Aim of the exercise:
Please print the full listing below exactly, but not the pictures in it.

Collected material:
Segment Open

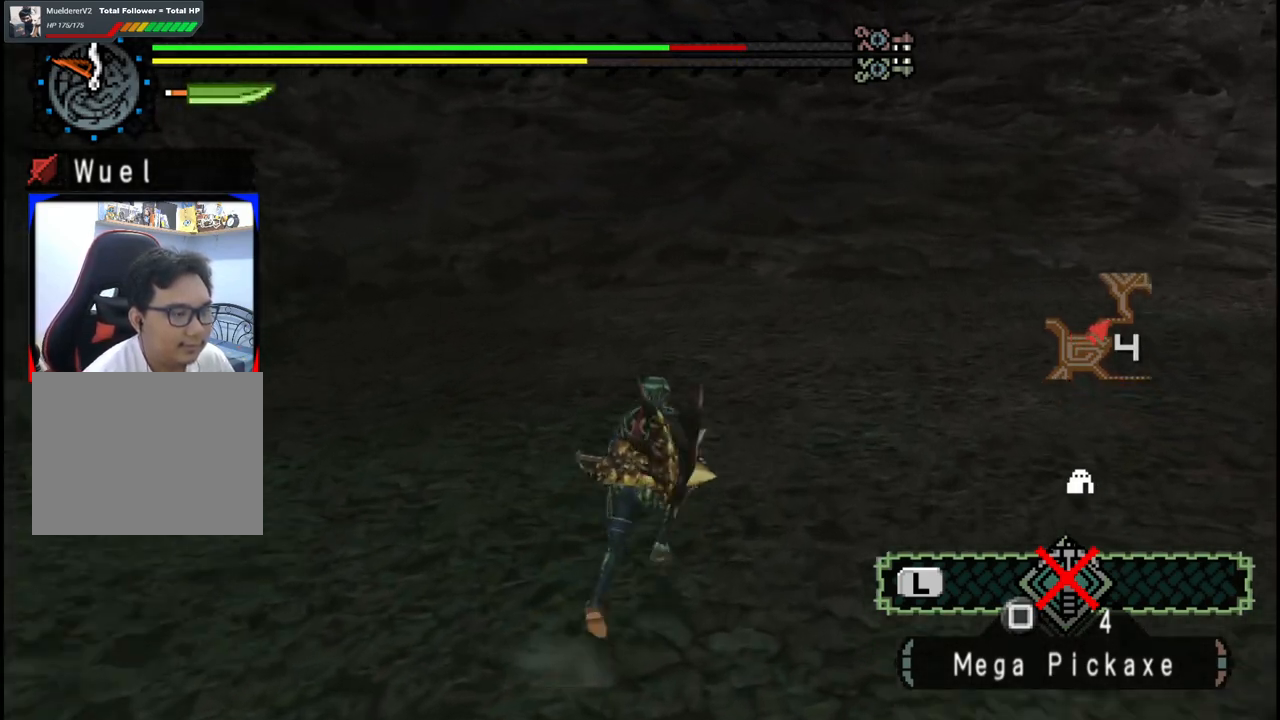
{"buttons": [], "left_stick": "up", "right_stick": "center", "events": [[500, "left_stick", "up"]]}
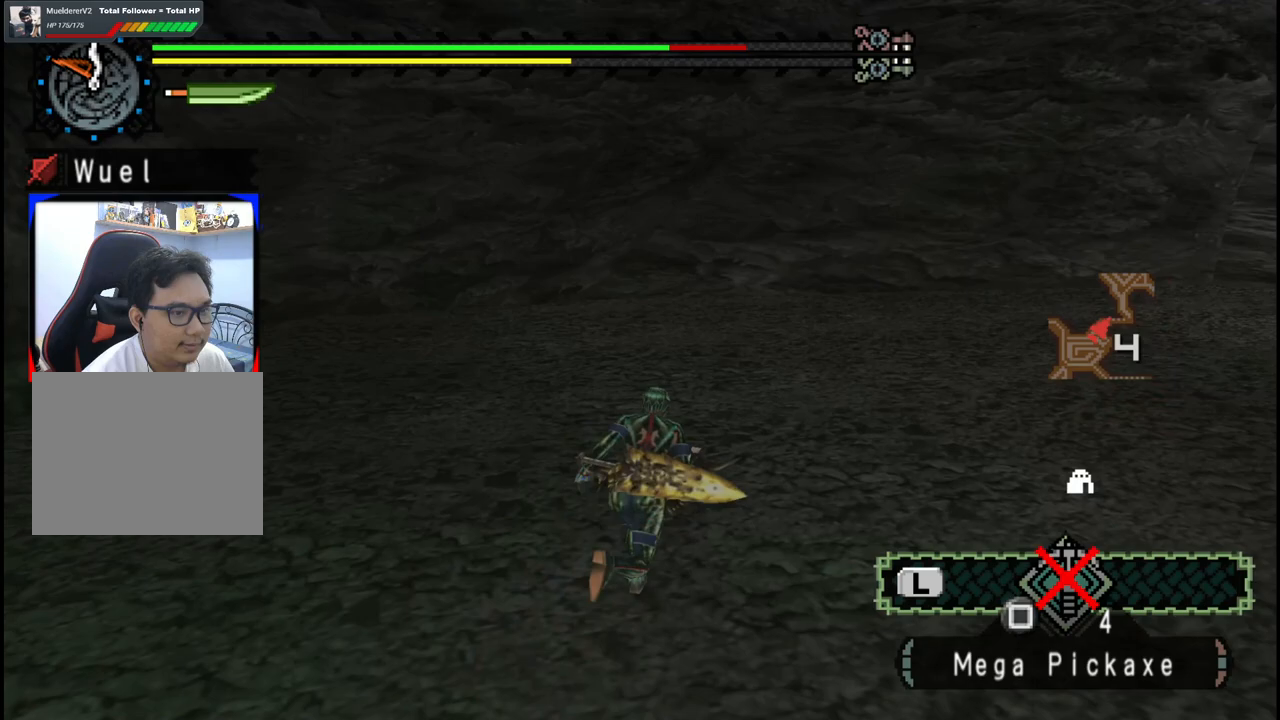
{"buttons": [], "left_stick": "up", "right_stick": "right", "events": [[300, "right_stick", "right"]]}
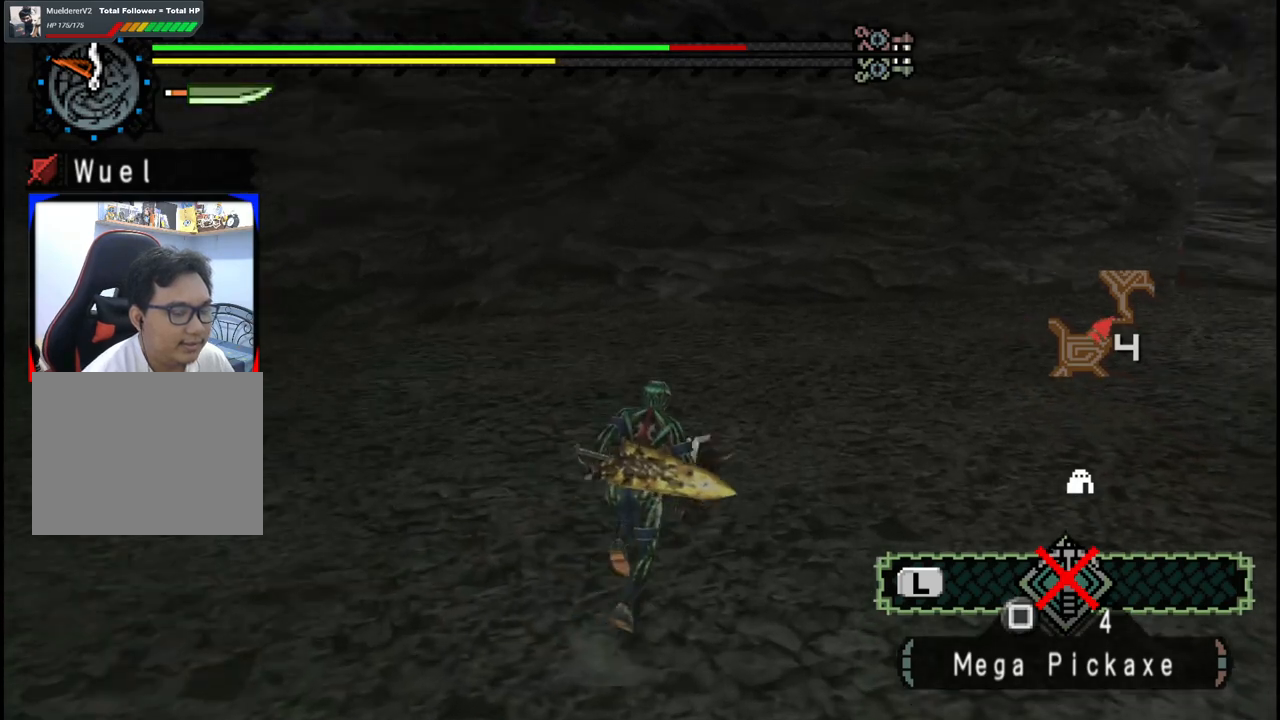
{"buttons": [], "left_stick": "up", "right_stick": "center", "events": [[217, "right_stick", "center"]]}
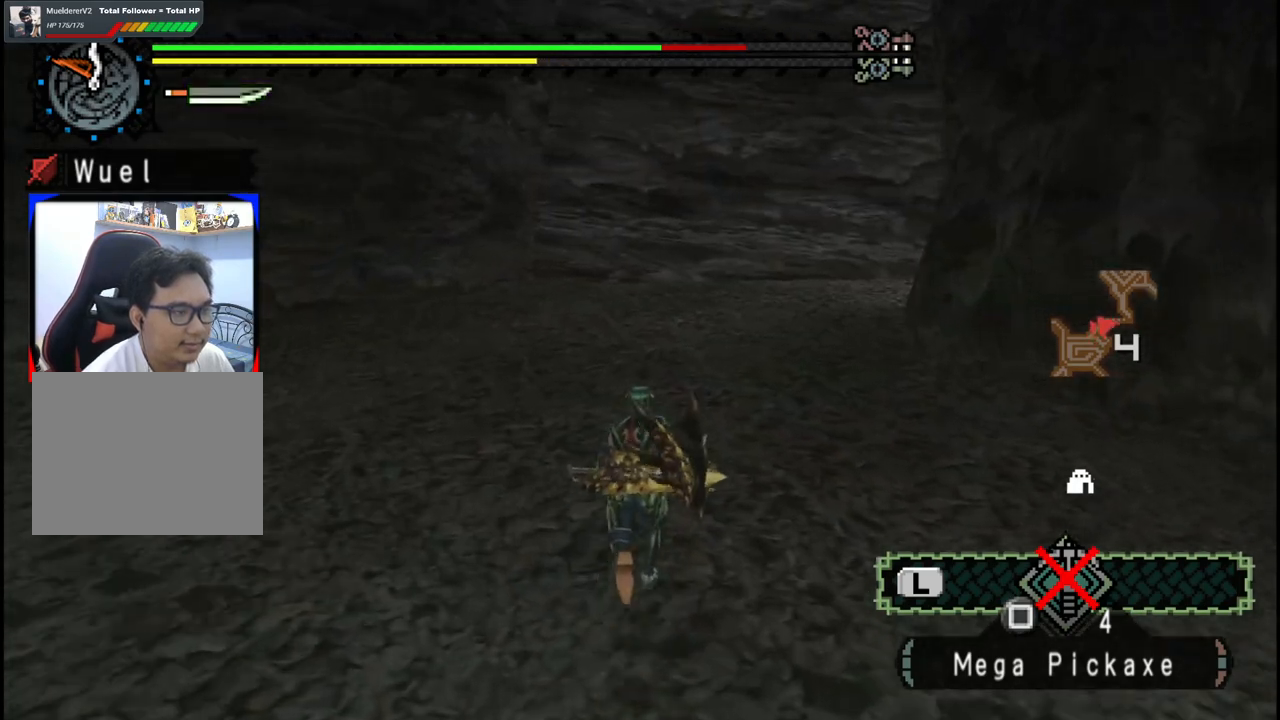
{"buttons": [], "left_stick": "up", "right_stick": "center", "events": []}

Segment Closed

Solution for this exercise:
{"buttons": [], "left_stick": "up", "right_stick": "center", "events": [[500, "left_stick", "up"]]}
{"buttons": [], "left_stick": "up", "right_stick": "right", "events": [[300, "right_stick", "right"]]}
{"buttons": [], "left_stick": "up", "right_stick": "center", "events": [[217, "right_stick", "center"]]}
{"buttons": [], "left_stick": "up", "right_stick": "center", "events": []}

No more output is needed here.